Flippable D+/D- pins, configurable via software, useful if it helps routing the PCB or if D+/D- are mapped to SBU1/SBU2 pins of USB-C

Isochronous transfers larger than 64 bytes are currently not supported. This feature might be added in a later version of this IP.

Description

The USB device module is a simple software-driven generic USB device interface for Full-Speed USB 2.0 operation. The IP includes the physical layer interface, the low level USB protocol and a packet buffer interface to the software. The physical layer interface features both differential and single-ended transmit and receive paths to allow interfacing with a variety of USB PHYs or regular 3.3V IO pads for FPGA prototyping.

Compatibility

The USB device programming interface is not based on any existing interface.

Theory of Operations

A useful quick reference for USB Full-Speed is USB Made Simple, Part 3 - Data Flow.

The block diagram shows a high level view of the USB device including the main register access paths.

Block Diagram

Clocking

The USB Full-Speed interface runs at a data rate of 12 MHz. The interface runs at four times this frequency and must be clocked from an accurate 48 MHz clock source. The USB specification for a Full-Speed device requires the average bit rate is 12 Mbps +/- 0.25%, so the clock needs to support maximum error of 2,500 ppm. The maximum allowable integrated jitter is +/- 1 ns over 1 to 7 bit periods.

This module features the following output signals to provide a reference for synchronizing the 48 MHz clock source:

usb_ref_pulse_o indicates the reception of a start of frame (SOF) packet. The host is required to send a SOF packet every 1 ms.
usb_ref_val_o serves as a valid signal for usb_ref_pulse_o. It is set to one after the first SOF packet is received and remains high as long as usb_ref_pulse_o continues to behave as expected. As soon as it is detected that SOF will not be received as expected (usually because the link is no longer active), usb_ref_val_o deasserts to zero until after the next usb_ref_pulse_o.

COLLECTED MATERIAL =
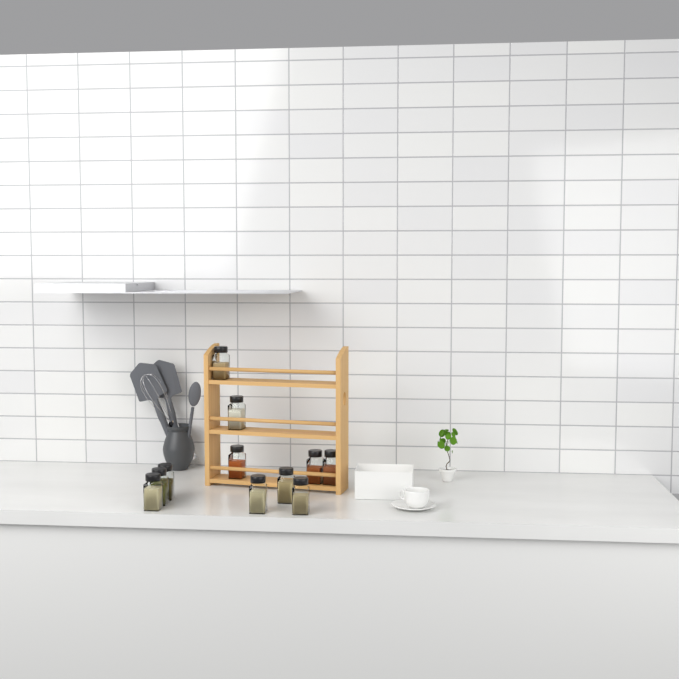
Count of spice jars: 11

DIRECTIONS =
Write the next part of the USB device module description, starting after its last sentence.

THE RESULT =
Both these signals are synchronous to the 48 MHz clock. They can be forced to zero by setting {{< regref “phy_config.usb_ref_disable” >}} to 1.

Control transfers pass through asynchronous FIFOs or have a ready bit synchronized across the clock domain boundary. A dual-port asynchronous buffer SRAM is used for data transfers between the bus clock and USB clock domains.

USB Interface Pins

Full-Speed USB uses a bidirectional serial interface as shown in Figure 7-24 of the USB 2.0 Full-Speed specification. For reasons of flexibility, this IP block features both differential and single-ended transmit and receive paths.

For better receive sensitivity, lower transmit jitter and to be standard compliant, a dedicated, differential USB transceiver such as the USB1T11A or the USB1T20 must be used (see Section 7.1.4.1 of the USB 2.0 specification). Depending on the selected USB transceiver, either the differential or the single-ended transmit and receive paths or a combination of the two can be used to interface the IP block with the transceiver.

When prototyping on FPGAs (here the interface can be implemented with pseudo-differential 3.3V GPIO pins and an oversampling receiver for recovery of the bitstream and clock alignment), the single-ended signal pairs can be used. External to the IP, these should be combined to drive the actual pins when transmit is enabled and receive otherwise. Using standard 3.3V IO pads allows use on most FPGAs although the drive strength and series termination resistors may need to be adjusted to meet the USB signal eye. On a Xilinx Artix-7 (and less well tested Spartan-7) part, setting the driver to the 8mA, FAST setting seems to work well with a 22R series termination (and with a 0R series termination).

The following sections describe how the various input/output signals relate to the USB interface pins for the different receive and transmit configurations.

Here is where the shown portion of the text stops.